Fazenda investiga bets da CazéTV; multa pode chegar a R$ 2 bi

CazéTVReprodução

O Ministério da Fazenda abriu um processo administrativo contra as casas de apostas Bet365, Betnacional e KTO por supostas irregularidades em anúncios exibidos durante as transmissões da Copa do Mundo de 2026 na CazéTV. Segundo informações da Folha de S.Paulo, a investigação aponta possíveis violações da legislação que regulamenta o setor e pode resultar em multas de até R$ 2 bilhões.

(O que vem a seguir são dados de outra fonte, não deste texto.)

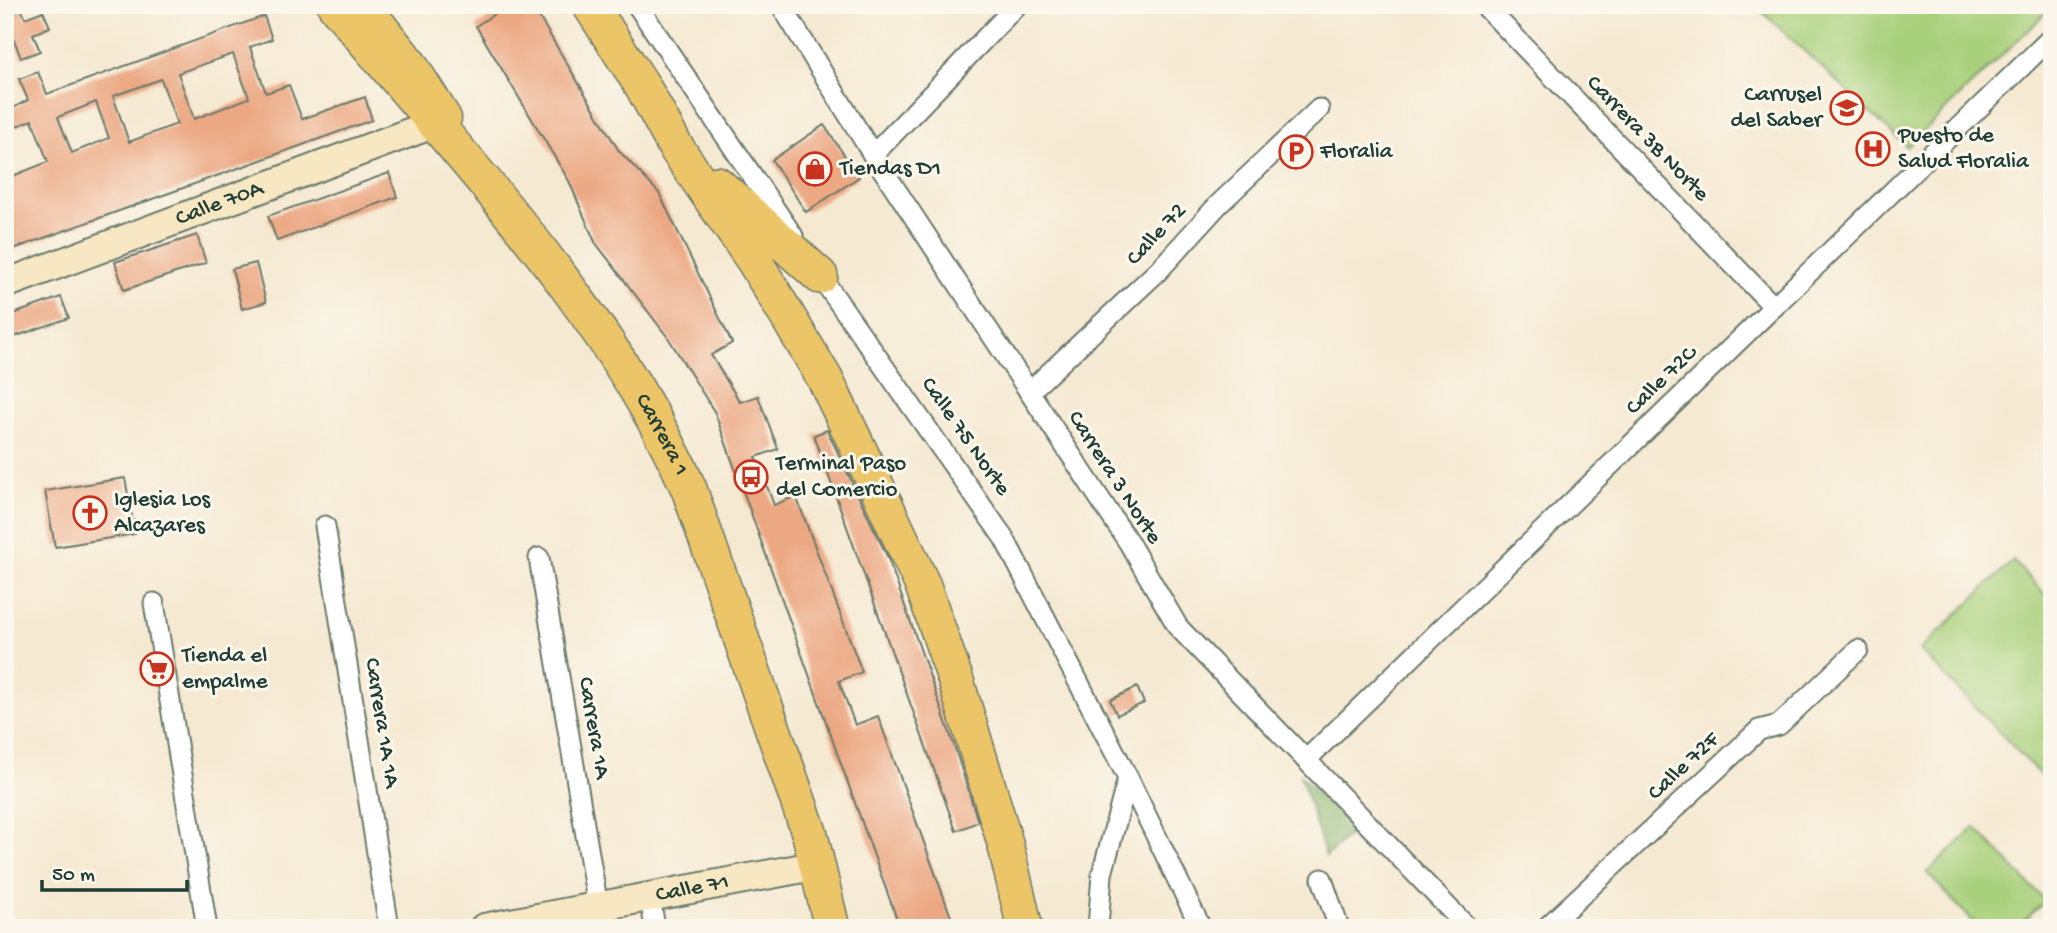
<svg xmlns="http://www.w3.org/2000/svg" width="2057" height="933" font-family="'Gochi Hand',sans-serif">
<rect width="100%" height="100%" fill="#fbf7ec"/>
<filter id="ink" filterUnits="userSpaceOnUse"><feTurbulence type="fractalNoise" baseFrequency=".0143" numOctaves="2"/><feDisplacementMap in="SourceGraphic" scale="14" xChannelSelector="R" yChannelSelector="G"/><feConvolveMatrix kernelMatrix="1 2 1 2 8 2 1 2 1" color-interpolation-filters="sRGB"/></filter>
<filter id="wash" filterUnits="userSpaceOnUse"><feTurbulence type="fractalNoise" baseFrequency=".00686" numOctaves="4" result="noise"/><feDisplacementMap in="SourceGraphic" scale="28" xChannelSelector="R" yChannelSelector="G"/><feGaussianBlur stdDeviation="1.57" result="paint"/><feColorMatrix in="noise" values="0 0 0 0 0 0 0 0 0 0 0 0 0 0 0 0 0 1.4 0 .05"/><feComposite in="paint" operator="in"/></filter>
<g filter="url(#wash)">
<rect width="100%" height="100%" fill="#f5e9d2"/>
<g fill="#a9d07b" stroke="#648658" stroke-width="2">
<path d="M 1755,5 L 2052,5 L 2052,7 L 1907,147 Z"/>
<path d="M 2013,561 L 2052,601 L 2052,787 L 1920,650 Z"/>
<path d="M 1975,827 L 2045,901 L 2017,928 L 1979,928 L 1927,873 Z"/>
</g>
<path fill="#86b26b" stroke="#527850" stroke-width="2" d="M 1300,775 L 1354,830 L 1326,857 Z"/>
<g id="blocks">
<g fill="#eca883" fill-rule="evenodd">
<path d="M 5,5 L 20,5 L 25,18 L 43,11 L 50,27 L 33,34 L 40,51 L 21,58 L 14,40 L 5,43 Z"/>
<path d="M 508,5 L 532,5 L 619,151 L 659,193 L 732,343 L 711,355 L 740,402 L 758,396 L 778,449 L 756,457 L 774,505 L 796,496 L 862,672 L 839,681 L 855,725 L 878,716 L 955,928 L 900,928 L 715,413 L 669,339 L 595,242 L 569,181 L 476,26 Z"/>
<path d="M 264,16 L 272,39 L 250,47 L 266,93 L 289,85 L 302,119 L 365,97 L 372,120 L 5,252 L 5,179 L 48,162 L 32,120 L 5,131 L 5,112 L 28,100 L 19,79 L 38,72 L 47,94 ZM 233,54 L 249,98 L 194,119 L 178,73 ZM 161,79 L 177,124 L 129,142 L 113,96 ZM 96,102 L 109,138 L 72,153 L 58,117 Z"/>
<path d="M 824,125 L 859,177 L 806,212 L 772,160 Z"/>
<path d="M 389,173 L 397,197 L 277,241 L 268,216 Z"/>
<path d="M 197,235 L 206,263 L 124,290 L 115,262 Z"/>
<path d="M 256,263 L 266,302 L 242,309 L 232,269 Z"/>
<path d="M 61,297 L 69,318 L 5,340 L 5,317 Z"/>
<path d="M 827,430 L 888,558 L 954,745 L 978,822 L 956,831 L 814,435 Z"/>
<path d="M 125,478 L 135,534 L 55,547 L 45,491 Z"/>
<path d="M 1137,687 L 1144,703 L 1117,715 L 1110,700 Z"/>
</g>
</g>
</g>
<g filter="url(#ink)">
<use href="#blocks" fill-opacity="0" stroke="#6a796b" stroke-width="2"/>
<g fill="none" stroke-linecap="round" stroke-linejoin="round">
<defs>
<g id="street">
<path d="M 637,5 L 793,236"/>
<path d="M 781,5 L 873,155 L 1129,543 L 1178,627 L 1468,928"/>
<path d="M 1484,5 L 1774,307"/>
<path d="M 873,155 L 1017,5"/>
<path d="M 816,270 L 1004,538 L 1128,778 L 1201,928"/>
<path d="M 1029,392 L 1159,270 L 1218,205 L 1319,109"/>
<path d="M 325,526 L 389,928"/>
<path d="M 539,558 L 598,907"/>
<path d="M 154,603 L 207,928"/>
<path d="M 1306,760 L 2052,37"/>
<path d="M 1322,879 L 1339,928"/>
<path d="M 650,897 L 655,928"/>
<path d="M 1098,928 L 1102,874 L 1128,778"/>
<path d="M 1546,928 L 1759,730 L 1779,725 L 1858,650"/>
</g>
<g id="secondary">
<path id="s1" d="M 5,284 L 433,124"/>
<path id="s2" d="M 484,928 L 819,865"/>
</g>
<path id="primary" d="M 364,5 L 411,64 L 445,118"/>
<g id="highway">
<path id="s3" d="M 335,5 C 459,156 609,309 689,489 L 810,835 L 832,928"/>
<path d="M 590,5 L 643,87 L 675,146 L 755,262 L 825,379 L 874,481 L 923,586 L 957,684 L 1005,843 L 1025,928"/>
<path d="M 717,184 L 820,276"/>
</g>
</defs>
<use href="#street" stroke="#6a796b" stroke-width="23"/>
<use href="#secondary" stroke="#6a796b" stroke-width="32"/>
<use href="#primary" stroke="#6a796b" stroke-width="35"/>
<use href="#highway" stroke="#6a796b" stroke-width="38"/>
<use href="#street" stroke="#fff" stroke-width="19"/>
<use href="#secondary" stroke="#f7e8c3" stroke-width="28"/>
<use href="#primary" stroke="#ecc569" stroke-width="32"/>
<use href="#highway" stroke="#ecc569" stroke-width="35"/>
</g>
</g>
<defs>
<symbol id="school-ring" viewBox="-11 -11 22 22"><circle r="9.5" fill="#fbf7ec" stroke="#c8321e" stroke-width="1.5"/><path d="M0-5L7-2L0 1L-7-2ZM-4 1L0 2.5L4 1V4Q0 6-4 4Z" fill="#c8321e"/></symbol>
<symbol id="hospital-ring" viewBox="-11 -11 22 22"><circle r="9.5" fill="#fbf7ec" stroke="#c8321e" stroke-width="1.5"/><path d="M-5-5h3v3.5h4V-5h3V5h-3V1.5h-4V5h-3Z" fill="#c8321e"/></symbol>
<symbol id="parking-ring" viewBox="-11 -11 22 22"><circle r="9.5" fill="#fbf7ec" stroke="#c8321e" stroke-width="1.5"/><path d="M-3.5-5.5H1a3.5 3.5 0 0 1 0 7H-1V5.5H-3.5ZM-1-3.4V-.6H.8a1.4 1.4 0 0 0 0-2.8Z" fill="#c8321e"/></symbol>
<symbol id="shop-ring" viewBox="-11 -11 22 22"><circle r="9.5" fill="#fbf7ec" stroke="#c8321e" stroke-width="1.5"/><path d="M-5-2.5h2.3a2.7 3.5 0 0 1 5.4 0H5L5.5 6h-11ZM-1.5-2.5h3a1.5 2.3 0 0 0-3 0Z" fill="#c8321e"/></symbol>
<symbol id="bus-ring" viewBox="-11 -11 22 22"><circle r="9.5" fill="#fbf7ec" stroke="#c8321e" stroke-width="1.5"/><path d="M-5-6H5V4H4V6H2V4H-2V6H-4V4H-5ZM-3.5-4V0h7V-4ZM-3.5 1.2v1.5H-2V1.2ZM2 1.2v1.5H3.5V1.2Z" fill="#c8321e"/></symbol>
<symbol id="church-ring" viewBox="-11 -11 22 22"><circle r="9.5" fill="#fbf7ec" stroke="#c8321e" stroke-width="1.5"/><path d="M-1.2-6h2.4v3.5h3.3v2.4h-3.3V6h-2.4V-.1h-3.3v-2.4h3.3Z" fill="#c8321e"/></symbol>
<symbol id="supermarket-ring" viewBox="-11 -11 22 22"><circle r="9.5" fill="#fbf7ec" stroke="#c8321e" stroke-width="1.5"/><path d="M-6-5.5h2.5l.6 2H6L4.5 2H-2.5L-4.4-4H-6ZM-1.5 3.2a1.3 1.3 0 1 0 .1 0ZM3 3.2a1.3 1.3 0 1 0 .1 0Z" fill="#c8321e"/></symbol>
</defs>
<g fill-rule="evenodd">
<use href="#school-ring" x="1828" y="89" width="38" height="38"/>
<use href="#hospital-ring" x="1854" y="130" width="38" height="38"/>
<use href="#parking-ring" x="1277" y="133" width="38" height="38"/>
<use href="#shop-ring" x="796" y="150" width="38" height="38"/>
<use href="#bus-ring" x="732" y="458" width="38" height="38"/>
<use href="#church-ring" x="71" y="494" width="38" height="38"/>
<use href="#supermarket-ring" x="138" y="650" width="38" height="38"/>
</g>
<g text-anchor="middle" dominant-baseline="central" stroke-width="6" stroke-linejoin="round" paint-order="stroke">
<g font-size="23" fill="#1f3d34" stroke="#fbf7ec" text-anchor="start">
<text x="1822" y="95" text-anchor="end">Carrusel<tspan x="1822" dy="26">del Saber</tspan></text>
<text x="1898" y="136">Puesto de<tspan x="1898" dy="26">Salud Floralia</tspan></text>
<text x="1320" y="152">Floralia</text>
<text x="840" y="169">Tiendas D1</text>
<text x="776" y="464">Terminal Paso<tspan x="776" dy="26">del Comercio</tspan></text>
<text x="114" y="500">Iglesia Los<tspan x="114" dy="26">Alcazares</tspan></text>
<text x="182" y="656">Tienda el<tspan x="182" dy="26">empalme</tspan></text>
</g>
<g font-size="23" fill="#1f3d34" stroke="#fbf7ec">
<text transform="translate(1647 139) rotate(46)">Carrera 3B Norte</text>
<text stroke="none"><textPath href="#s1" startOffset="229">Calle 70A</textPath></text>
<text transform="translate(1157 235) rotate(-47)">Calle 72</text>
<text transform="translate(1662 381) rotate(-44)">Calle 72C</text>
<text stroke="none"><textPath href="#s3" startOffset="541">Carrera 1</textPath></text>
<text transform="translate(965 437) rotate(55)">Calle 75 Norte</text>
<text transform="translate(1114 478) rotate(57)">Carrera 3 Norte</text>
<text transform="translate(381 723) rotate(81)">Carrera 1A 1A</text>
<text transform="translate(593 728) rotate(80)">Carrera 1A</text>
<text transform="translate(1684 767) rotate(-43)">Calle 72F</text>
<text stroke="none"><textPath href="#s2" startOffset="212">Calle 71</textPath></text>
</g>
</g>
<rect width="2057" height="933" fill="none" stroke="#fbf7ec" stroke-width="28"/>
<path d="M42 880v10h145v-10" fill="none" stroke="#1f3d34" stroke-width="3.5"/>
<text x="52" y="880" font-size="21" fill="#1f3d34" stroke="#fbf7ec" stroke-width="5" paint-order="stroke">50 m</text>
</svg>
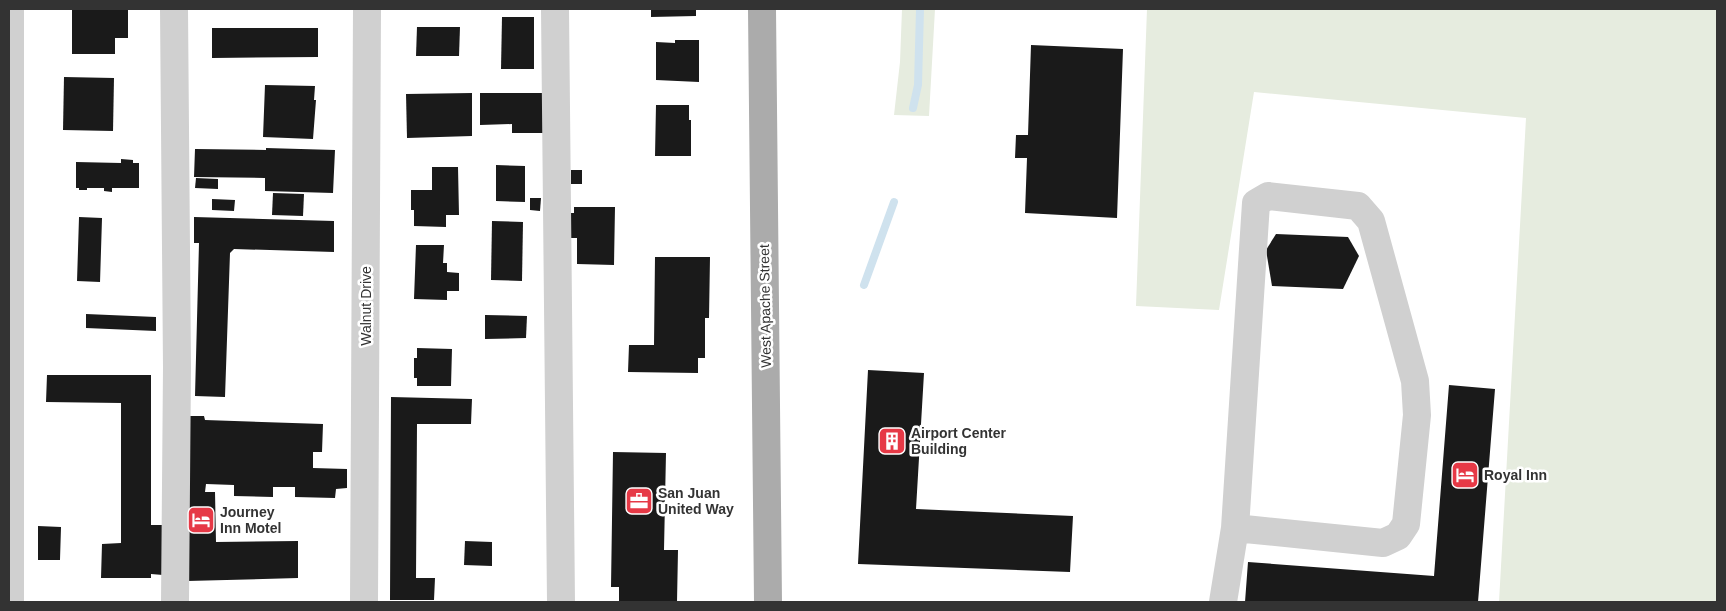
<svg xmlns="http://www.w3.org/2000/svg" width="1726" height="611" viewBox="0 0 1726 611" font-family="Arial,sans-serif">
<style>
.green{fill:#e6ecdf}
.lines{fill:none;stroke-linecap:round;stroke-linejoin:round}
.stream{stroke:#cfe2ee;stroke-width:8}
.building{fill:#1a1a1a}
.minor{stroke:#d0d0d0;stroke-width:28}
.major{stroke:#ababab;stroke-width:28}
.labels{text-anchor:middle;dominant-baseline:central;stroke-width:5;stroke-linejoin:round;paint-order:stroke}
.street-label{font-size:14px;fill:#333;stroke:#fff}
.poi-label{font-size:14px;font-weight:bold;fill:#333;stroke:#fff;text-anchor:start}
</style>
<rect width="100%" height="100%" fill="#fff"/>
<g class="green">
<polygon points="902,9 935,9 929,116 894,115 900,62"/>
<polygon points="1147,9 1717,9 1717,602 1499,602 1526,118 1254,92 1219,310 1136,306"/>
</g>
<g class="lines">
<g class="stream">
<polyline points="913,108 918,85 920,9"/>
<polyline points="864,285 894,202"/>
</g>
</g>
<g class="building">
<polygon points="72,9 128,10 128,38 115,38 115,54 72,54"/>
<polygon points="651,9 696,9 696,16 651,17"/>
<polygon points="502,17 534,17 534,69 501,69"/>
<polygon points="417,27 460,27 459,56 416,56"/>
<polygon points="212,28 318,28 318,57 212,58"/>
<polygon points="675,40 699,40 699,82 656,80 656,42 675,43"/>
<polygon points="1031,45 1123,49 1117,218 1025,213 1027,158 1015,158 1016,135 1028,135"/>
<polygon points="64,77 114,78 113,131 63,130"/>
<polygon points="265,85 315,86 314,100 316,100 313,139 263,137"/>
<polygon points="472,93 472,136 407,138 406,94"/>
<polygon points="480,93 543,93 543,133 512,133 512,124 480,125"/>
<polygon points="656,105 689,105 689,120 691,120 691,156 655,156"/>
<polygon points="266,148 335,150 333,193 265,191 265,178 194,177 195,149 266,150"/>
<polygon points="121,159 133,160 133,163 139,163 139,188 112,188 112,192 104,191 104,188 87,188 87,190 79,190 79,188 76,188 76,162 121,163"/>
<polygon points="496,165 525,166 525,202 496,201"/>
<polygon points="432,167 458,167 459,215 446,215 446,227 414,226 414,210 411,210 411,190 432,190"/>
<rect x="571" y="170" width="11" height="14"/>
<polygon points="196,178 218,179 218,189 195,188"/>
<polygon points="273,193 304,194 303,216 272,215"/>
<polygon points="530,198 541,198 540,211 530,210"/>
<polygon points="212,199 235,200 234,211 212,210"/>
<polygon points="574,207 615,207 614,265 577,264 577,238 568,238 568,213 574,213"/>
<polygon points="79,217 102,218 100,282 77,281"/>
<polygon points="194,217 334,221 334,252 234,249 230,253 225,397 195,396 199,243 194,243"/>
<polygon points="492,221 523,222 522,281 491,280"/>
<polygon points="1276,234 1348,237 1359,256 1343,289 1272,286 1266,250"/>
<polygon points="416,245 444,245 443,263 447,263 447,272 459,273 459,291 447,291 447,300 414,299"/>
<polygon points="655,257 710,257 709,318 705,318 705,358 698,358 698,373 628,372 629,345 654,345"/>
<polygon points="86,314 156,317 156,331 86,328"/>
<polygon points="485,315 527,316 526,338 485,339"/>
<polygon points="417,348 452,349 451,386 417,386 417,378 414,378 414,358 417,358"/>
<polygon points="868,370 924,373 916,509 1073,516 1070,572 858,564"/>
<polygon points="47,375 151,375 151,525 163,525 163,575 151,574 151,578 101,578 102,544 121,543 121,403 46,402"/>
<polygon points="1449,385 1495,389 1478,602 1245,602 1248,562 1434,576"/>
<polygon points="391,397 472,399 471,424 417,424 416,578 435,578 434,600 390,600"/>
<polygon points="186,416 204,416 205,420 323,424 322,452 313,452 313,468 347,469 347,488 336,489 335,498 295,497 295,487 273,487 273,497 234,496 234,485 206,484 205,492 215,492 216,542 298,541 298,578 187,581"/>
<polygon points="613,452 666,453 664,550 678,550 677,602 619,602 619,587 611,587"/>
<polygon points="38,526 61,527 60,560 38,560"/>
<polygon points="465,541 492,542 492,566 464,565"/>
</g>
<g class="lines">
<g class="minor">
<polyline points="10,9 10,602"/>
<polyline points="174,9 177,367 175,602"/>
<polyline points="555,9 561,602"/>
<polyline points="364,602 367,9"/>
<polyline points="1223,602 1235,528 1256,203 1268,196 1358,206 1371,221 1415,381 1417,415 1406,524 1398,536 1383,543 1235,528"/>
</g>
<polyline class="major" points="762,9 768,602"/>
</g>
<defs>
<g id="building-square" transform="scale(1.4375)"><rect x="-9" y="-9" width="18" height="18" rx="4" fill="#e63946" stroke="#fff"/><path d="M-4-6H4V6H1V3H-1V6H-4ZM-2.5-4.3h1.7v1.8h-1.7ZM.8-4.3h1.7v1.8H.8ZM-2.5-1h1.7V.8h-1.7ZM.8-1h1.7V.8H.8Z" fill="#fff"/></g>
<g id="hotel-square" transform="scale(1.4375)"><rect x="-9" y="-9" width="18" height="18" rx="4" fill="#e63946" stroke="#fff"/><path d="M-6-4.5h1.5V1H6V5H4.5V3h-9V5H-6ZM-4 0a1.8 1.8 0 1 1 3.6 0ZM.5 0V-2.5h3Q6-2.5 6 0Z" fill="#fff"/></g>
<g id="office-square" transform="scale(1.4375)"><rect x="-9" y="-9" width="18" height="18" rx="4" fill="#e63946" stroke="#fff"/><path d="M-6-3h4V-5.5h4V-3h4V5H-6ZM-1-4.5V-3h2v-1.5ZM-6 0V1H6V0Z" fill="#fff"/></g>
</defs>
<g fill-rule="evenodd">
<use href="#building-square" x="892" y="441"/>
<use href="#hotel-square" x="1465" y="475"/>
<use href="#office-square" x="639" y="501"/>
<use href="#hotel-square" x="201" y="520"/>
</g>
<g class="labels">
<g class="street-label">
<text transform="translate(366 306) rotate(-90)">Walnut Drive</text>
<text transform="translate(765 306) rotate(-91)">West Apache Street</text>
</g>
<g class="poi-label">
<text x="911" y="433">Airport Center<tspan x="911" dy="16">Building</tspan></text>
<text x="1484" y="475">Royal Inn</text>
<text x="658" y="493">San Juan<tspan x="658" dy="16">United Way</tspan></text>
<text x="220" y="512">Journey<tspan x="220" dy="16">Inn Motel</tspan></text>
</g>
</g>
<rect width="1726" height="611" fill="none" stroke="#333333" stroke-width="20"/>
</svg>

De acordo com a reportagem, a Secretaria de Prêmios e Apostas (SPA), responsável pela fiscalização do mercado de apostas, identificou que as campanhas publicitárias incentivavam a urgência para apostar durante as partidas e exibiam advertências obrigatórias em tamanho considerado ilegível.

Além da abertura do processo, o Ministério da Fazenda determinou, em caráter cautelar, a suspensão imediata das campanhas que apresentem possíveis violações às regras em vigor. Diferentemente do Conselho Nacional de Autorregulamentação Publicitária (Conar), a pasta possui poder fiscalizador sobre as empresas autorizadas a operar apostas esportivas no Brasil, e suas decisões têm caráter obrigatório.

Segundo a Folha, as operadoras de apostas e a CazéTV já foram notificadas para prestar esclarecimentos. O prazo estabelecido para manifestação é de dez dias úteis.

O iG procurou o Ministério da Fazenda, a CazéTV, a Bet365, a Betnacional e a KTO para comentar o processo administrativo e as medidas adotadas após a abertura da investigação. Até a publicação desta reportagem, não houve retorno. O espaço permanece aberto para manifestações.

Entenda o caso

Durante a Copa do Mundo de 2026, a CazéTV exibiu quadros patrocinados por casas de apostas antes e ao longo das partidas da Seleção Brasileira, com sugestões de palpites e odds para lances que aconteceriam durante os jogos.

A Lei nº 14.790/2023 estabelece regras para a exploração das apostas de quota fixa no Brasil e determina que as empresas informem de forma clara restrições de idade, riscos de endividamento e outras advertências relacionadas ao jogo responsável.

Segundo a apuração da Folha, a avaliação preliminar da Fazenda indica que algumas inserções exibidas durante os jogos não cumpriram essas exigências, especialmente por utilizarem mensagens que estimulavam apostas imediatas e por apresentarem avisos obrigatórios com pouca visibilidade.

Caso as infrações sejam confirmadas ao fim do processo administrativo, as empresas poderão sofrer sanções que vão desde multas até a suspensão das autorizações para operar no país.

Após o início das investigações, a plataforma passou a adotar um formato mais discreto para as ações comerciais envolvendo apostas, para reduzir o tom promocional das campanhas.

Caso amplia investigações sobre publicidade de bets

A nova investigação se soma a outras apurações envolvendo a publicidade das casas de apostas durante a Copa do Mundo.

Na semana passada, o Ministério da Justiça, por meio da Secretaria Nacional do Consumidor (Senacon), abriu um procedimento para verificar possíveis violações ao Código de Defesa do Consumidor nas transmissões da CazéTV.

Dias depois, o Conar também determinou, em caráter liminar, a suspensão de ações publicitárias consideradas abusivas envolvendo apostas esportivas durante os jogos do Mundial.

Entre os principais questionamentos estão o uso de narradores e comentaristas para incentivar apostas em tempo real, além da divulgação de odds durante momentos decisivos das partidas.

Mercado cresce, mas preocupação aumenta

O avanço das apostas esportivas também preocupa especialistas e parlamentares. Um levantamento da Universidade Federal de São Paulo (Unifesp) estima que cerca de 11 milhões de brasileiros apresentam comportamento de risco relacionado às bets, enquanto um estudo do Instituto Brasileiro de Executivos de Varejo e Mercado de Consumo (Ibevar) aponta que o setor já contribui para o aumento do endividamento das famílias brasileiras.

Na semana passada, a deputada federal Erika Hilton pediu ao Ministério Público Federal a adoção de medidas contra a divulgação de odds por comentaristas esportivos. Já a deputada Tabata Amaral e a senadora Simone Tebet defenderam uma discussão mais ampla sobre os limites da publicidade de apostas durante eventos esportivos.

Especialistas em defesa do consumidor e saúde mental também alertam para o risco de que esse tipo de publicidade contribua para a normalização das apostas, especialmente entre públicos mais vulneráveis.